Why Your Crew Knows the Rules But Still Gets Hurt
According to ISHN, most workplace injuries don’t happen because workers don’t know the rules. They happen because knowing the rules and following them are two very different things. That gap, between awareness and action, is where most safety programs quietly break down, and where safety leadership most often gets stuck.
For subcontractors running crews in the field, that’s a hard truth worth sitting with. You can deliver the toolbox talk, hang the sign, run the orientation, and still watch a veteran hand bypass lockout/tagout because the job is running behind. The article, written by Bryan Netherland and published by ISHN, argues that the gap isn’t a training problem at all. It’s a culture problem, and culture problems require a different set of tools than another refresher course.
Background
Netherland describes a progression that plays out in virtually every workplace. Workers move through stages, from those who cannot identify a hazard at all, to those who see it and proceed anyway, to those who act safely by reflex as part of their daily routine. Understanding where each worker actually sits on that progression, not where your training records say they should be, is the starting point for any meaningful improvement.
The piece identifies two early-stage failure modes that field supervisors will recognize immediately.
The first is what Netherland calls “consciously unsafe.” This is the worker who recognizes the hazard, understands the risk, and chooses to accept it anyway. The experienced hand who skips PPE because nothing bad has happened yet. The supervisor who looks the other way because the job is behind schedule. According to ISHN, this stage can’t be fixed with more information. The worker already has the information. What’s missing is the motivation to act on it, and that motivation comes from organizational culture, not from the safety manual.
The second stage is “unconsciously unsafe.” This one is arguably harder to address because the worker genuinely doesn’t see the risk at all. It’s not complacency, it’s a real gap in hazard recognition. Netherland notes this often shows up with newer workers or those transferred into unfamiliar task environments, but long-tenured employees can develop the same blind spots around hazards that have always been present and never caused an incident. For this group, observation-based programs and targeted micro-trainings like toolbox talks are specifically identified as effective tools.
Analysis
What Netherland is describing is a problem that hits field service companies harder than almost any other sector. Subcontractors operate under constant schedule pressure, often on job sites they don’t control, with crews assembled from different companies and backgrounds. The conditions that push workers toward consciously unsafe behavior, productivity pressure, normalized hazard tolerance, and leadership that quietly rewards cutting corners, are baked into the business model if you’re not actively fighting them.

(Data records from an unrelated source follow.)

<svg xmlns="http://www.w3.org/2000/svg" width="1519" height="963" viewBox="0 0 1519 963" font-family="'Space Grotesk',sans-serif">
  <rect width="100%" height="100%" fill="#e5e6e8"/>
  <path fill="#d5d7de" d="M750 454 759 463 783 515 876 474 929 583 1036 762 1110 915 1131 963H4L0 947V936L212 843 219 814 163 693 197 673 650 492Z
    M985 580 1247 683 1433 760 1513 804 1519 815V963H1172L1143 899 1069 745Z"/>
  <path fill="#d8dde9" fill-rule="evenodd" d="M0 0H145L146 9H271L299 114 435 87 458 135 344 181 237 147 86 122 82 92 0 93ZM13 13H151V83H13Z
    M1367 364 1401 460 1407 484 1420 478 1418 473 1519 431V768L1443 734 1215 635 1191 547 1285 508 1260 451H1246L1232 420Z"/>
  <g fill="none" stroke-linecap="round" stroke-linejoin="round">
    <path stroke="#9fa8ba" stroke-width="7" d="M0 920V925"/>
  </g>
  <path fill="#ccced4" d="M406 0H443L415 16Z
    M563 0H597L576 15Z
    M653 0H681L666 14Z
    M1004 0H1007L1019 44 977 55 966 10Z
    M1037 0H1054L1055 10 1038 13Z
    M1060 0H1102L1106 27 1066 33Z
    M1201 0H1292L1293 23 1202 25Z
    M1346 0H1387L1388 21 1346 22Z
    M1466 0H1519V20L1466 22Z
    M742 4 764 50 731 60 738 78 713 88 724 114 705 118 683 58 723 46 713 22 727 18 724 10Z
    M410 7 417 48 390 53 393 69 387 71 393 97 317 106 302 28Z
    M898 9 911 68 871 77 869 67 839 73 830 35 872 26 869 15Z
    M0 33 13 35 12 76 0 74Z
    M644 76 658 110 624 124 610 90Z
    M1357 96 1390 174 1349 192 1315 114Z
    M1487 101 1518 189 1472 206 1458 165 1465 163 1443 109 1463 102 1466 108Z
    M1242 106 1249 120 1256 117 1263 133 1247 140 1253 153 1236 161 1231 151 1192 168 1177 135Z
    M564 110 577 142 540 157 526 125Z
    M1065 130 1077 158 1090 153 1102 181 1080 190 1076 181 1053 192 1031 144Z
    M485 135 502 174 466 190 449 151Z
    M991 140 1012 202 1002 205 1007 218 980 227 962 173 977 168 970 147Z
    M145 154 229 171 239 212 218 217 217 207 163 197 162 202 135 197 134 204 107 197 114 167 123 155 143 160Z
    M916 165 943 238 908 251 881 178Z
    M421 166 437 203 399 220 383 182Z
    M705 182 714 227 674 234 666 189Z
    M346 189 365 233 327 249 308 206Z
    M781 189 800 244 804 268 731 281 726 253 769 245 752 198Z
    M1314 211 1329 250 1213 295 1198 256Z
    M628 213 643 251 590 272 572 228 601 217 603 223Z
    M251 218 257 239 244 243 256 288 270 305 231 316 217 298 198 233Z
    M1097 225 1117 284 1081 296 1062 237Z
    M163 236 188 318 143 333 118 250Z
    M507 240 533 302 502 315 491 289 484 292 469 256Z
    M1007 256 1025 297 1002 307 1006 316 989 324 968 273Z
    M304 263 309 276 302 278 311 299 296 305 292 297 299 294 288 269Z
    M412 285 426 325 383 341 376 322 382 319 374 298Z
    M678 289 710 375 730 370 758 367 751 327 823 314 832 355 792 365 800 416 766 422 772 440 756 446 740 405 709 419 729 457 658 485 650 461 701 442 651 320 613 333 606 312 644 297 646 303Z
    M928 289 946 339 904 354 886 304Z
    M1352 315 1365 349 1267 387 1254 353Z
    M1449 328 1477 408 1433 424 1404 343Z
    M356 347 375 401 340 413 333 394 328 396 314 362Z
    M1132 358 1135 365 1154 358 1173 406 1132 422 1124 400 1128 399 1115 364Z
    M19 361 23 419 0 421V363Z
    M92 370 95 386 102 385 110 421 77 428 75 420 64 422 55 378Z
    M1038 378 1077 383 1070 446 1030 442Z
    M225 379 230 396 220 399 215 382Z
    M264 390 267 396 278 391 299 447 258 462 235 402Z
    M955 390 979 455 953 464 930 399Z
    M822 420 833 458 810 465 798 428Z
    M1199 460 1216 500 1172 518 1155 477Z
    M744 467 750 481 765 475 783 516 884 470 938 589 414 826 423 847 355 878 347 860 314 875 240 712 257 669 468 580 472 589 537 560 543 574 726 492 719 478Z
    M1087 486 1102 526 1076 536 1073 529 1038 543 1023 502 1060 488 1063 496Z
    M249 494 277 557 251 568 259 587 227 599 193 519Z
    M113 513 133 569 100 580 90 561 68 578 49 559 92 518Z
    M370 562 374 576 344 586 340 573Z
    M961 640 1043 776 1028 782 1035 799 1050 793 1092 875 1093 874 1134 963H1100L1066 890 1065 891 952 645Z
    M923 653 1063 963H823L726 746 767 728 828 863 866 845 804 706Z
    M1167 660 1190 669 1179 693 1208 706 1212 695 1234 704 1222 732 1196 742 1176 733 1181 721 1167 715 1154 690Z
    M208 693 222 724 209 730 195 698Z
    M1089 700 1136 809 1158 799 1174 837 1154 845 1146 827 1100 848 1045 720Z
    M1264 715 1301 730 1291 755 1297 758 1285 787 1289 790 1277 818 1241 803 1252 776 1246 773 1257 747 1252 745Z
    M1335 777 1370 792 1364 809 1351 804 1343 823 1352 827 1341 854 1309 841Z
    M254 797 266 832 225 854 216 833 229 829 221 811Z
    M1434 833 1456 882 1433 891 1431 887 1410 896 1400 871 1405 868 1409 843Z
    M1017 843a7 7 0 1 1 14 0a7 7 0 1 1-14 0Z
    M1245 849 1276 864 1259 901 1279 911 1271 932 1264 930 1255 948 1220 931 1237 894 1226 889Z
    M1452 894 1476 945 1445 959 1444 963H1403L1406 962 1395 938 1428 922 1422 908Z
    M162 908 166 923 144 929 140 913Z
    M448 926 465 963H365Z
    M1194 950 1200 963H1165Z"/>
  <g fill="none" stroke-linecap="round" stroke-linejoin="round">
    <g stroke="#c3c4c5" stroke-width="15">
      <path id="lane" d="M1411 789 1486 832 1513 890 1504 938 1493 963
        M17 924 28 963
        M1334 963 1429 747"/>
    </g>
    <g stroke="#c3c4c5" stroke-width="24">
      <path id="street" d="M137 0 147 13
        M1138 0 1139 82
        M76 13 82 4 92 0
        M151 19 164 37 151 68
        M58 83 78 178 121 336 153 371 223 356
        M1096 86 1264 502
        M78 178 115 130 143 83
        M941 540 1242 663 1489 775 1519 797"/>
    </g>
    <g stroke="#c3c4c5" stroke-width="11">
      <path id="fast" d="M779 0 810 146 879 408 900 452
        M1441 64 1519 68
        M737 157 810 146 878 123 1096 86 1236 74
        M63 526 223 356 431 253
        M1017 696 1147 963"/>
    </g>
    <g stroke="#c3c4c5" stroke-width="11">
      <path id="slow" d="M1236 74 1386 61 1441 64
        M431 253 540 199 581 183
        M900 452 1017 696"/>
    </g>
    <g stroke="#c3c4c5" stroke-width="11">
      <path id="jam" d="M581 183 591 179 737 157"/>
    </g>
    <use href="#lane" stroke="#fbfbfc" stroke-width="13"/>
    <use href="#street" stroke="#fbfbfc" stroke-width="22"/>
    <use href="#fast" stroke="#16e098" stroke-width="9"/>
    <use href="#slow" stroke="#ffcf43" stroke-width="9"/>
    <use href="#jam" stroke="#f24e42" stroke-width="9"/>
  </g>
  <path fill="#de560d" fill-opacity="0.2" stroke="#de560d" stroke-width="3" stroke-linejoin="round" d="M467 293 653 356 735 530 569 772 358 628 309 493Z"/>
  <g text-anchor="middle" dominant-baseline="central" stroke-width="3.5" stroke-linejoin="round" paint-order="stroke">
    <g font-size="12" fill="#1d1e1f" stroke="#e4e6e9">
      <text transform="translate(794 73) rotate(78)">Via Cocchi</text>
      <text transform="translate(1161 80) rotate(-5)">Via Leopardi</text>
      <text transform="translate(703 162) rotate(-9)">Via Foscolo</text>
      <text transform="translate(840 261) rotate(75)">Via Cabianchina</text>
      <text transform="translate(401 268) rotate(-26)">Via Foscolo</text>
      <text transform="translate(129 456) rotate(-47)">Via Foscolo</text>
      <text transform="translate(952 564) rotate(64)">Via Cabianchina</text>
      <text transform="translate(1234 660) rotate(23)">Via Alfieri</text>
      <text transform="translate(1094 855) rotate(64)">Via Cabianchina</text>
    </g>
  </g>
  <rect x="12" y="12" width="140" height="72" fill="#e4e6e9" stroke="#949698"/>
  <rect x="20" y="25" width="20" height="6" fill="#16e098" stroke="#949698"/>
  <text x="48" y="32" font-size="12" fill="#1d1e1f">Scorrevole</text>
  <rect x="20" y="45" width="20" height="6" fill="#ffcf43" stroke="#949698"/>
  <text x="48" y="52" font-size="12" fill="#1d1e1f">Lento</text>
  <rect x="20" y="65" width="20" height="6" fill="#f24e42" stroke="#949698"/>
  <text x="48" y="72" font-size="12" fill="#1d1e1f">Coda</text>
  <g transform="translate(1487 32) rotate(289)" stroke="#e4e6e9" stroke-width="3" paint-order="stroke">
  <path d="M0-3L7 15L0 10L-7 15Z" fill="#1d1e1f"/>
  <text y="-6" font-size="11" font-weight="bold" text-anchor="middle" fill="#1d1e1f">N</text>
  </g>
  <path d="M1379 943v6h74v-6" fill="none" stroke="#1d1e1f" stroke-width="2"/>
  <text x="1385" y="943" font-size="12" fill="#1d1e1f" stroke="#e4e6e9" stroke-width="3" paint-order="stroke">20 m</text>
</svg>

The consciously unsafe stage is particularly relevant here. When a general contractor is pushing for completion and the subcontractor’s supervisor feels that pressure, the supervisor becomes the organizational culture in that moment. If they look the other way once, they’ve communicated something far louder than any safety policy. According to ISHN, leadership response matters more than policy at this stage. Accountability, modeled consistently from the top down, is the lever, not training.
That’s uncomfortable for a lot of small and mid-size field service companies because it means the fix isn’t a product you can buy or a course you can schedule. It requires owners and field supervisors to honestly examine what the organization is actually rewarding. Are crews getting praised for finishing fast? Are close calls getting quietly buried to avoid scrutiny? If the answer is yes, no amount of OSHA 10 cards or monthly safety meetings will move the needle.
The unconsciously unsafe profile presents a separate operational challenge. On multi-trade job sites, workers rotating into new environments may simply not have the hazard recognition framework for that setting. A pipefitter moving from a refinery turnaround to a new construction site faces a genuinely different risk landscape. Brief, task-specific observations and micro-trainings aren’t just a nice-to-have for that worker. They’re the actual mechanism for building hazard recognition where it doesn’t yet exist.
What It Means for Subcontractors
- Stop diagnosing compliance gaps with training solutions. If your crew is skipping procedures they already know, you have a culture problem. More training won’t solve it.
- Audit what you’re rewarding. If schedule and productivity consistently win when they conflict with safety protocols, your crew has already received your real safety policy, regardless of what’s written down.
- Hold the line at the supervisor level. According to ISHN, workers who see corners cut at the top have no rational basis for taking the extra time to do it right. Your foremen and field supervisors are the culture.
- Use toolbox talks strategically for unconsciously unsafe workers. Short, observation-based check-ins are specifically identified as effective for workers who have genuine hazard recognition gaps, not just attitude problems.
- Assess where workers actually are, not where the training log says they should be. New hires and workers moving into unfamiliar tasks need hazard recognition development, not just orientation paperwork.
- Recognize that experienced workers can also be in the unconsciously unsafe stage. Normalized hazards, risks that have always been present without causing an incident, create blind spots in long-tenured crews that require active intervention to correct.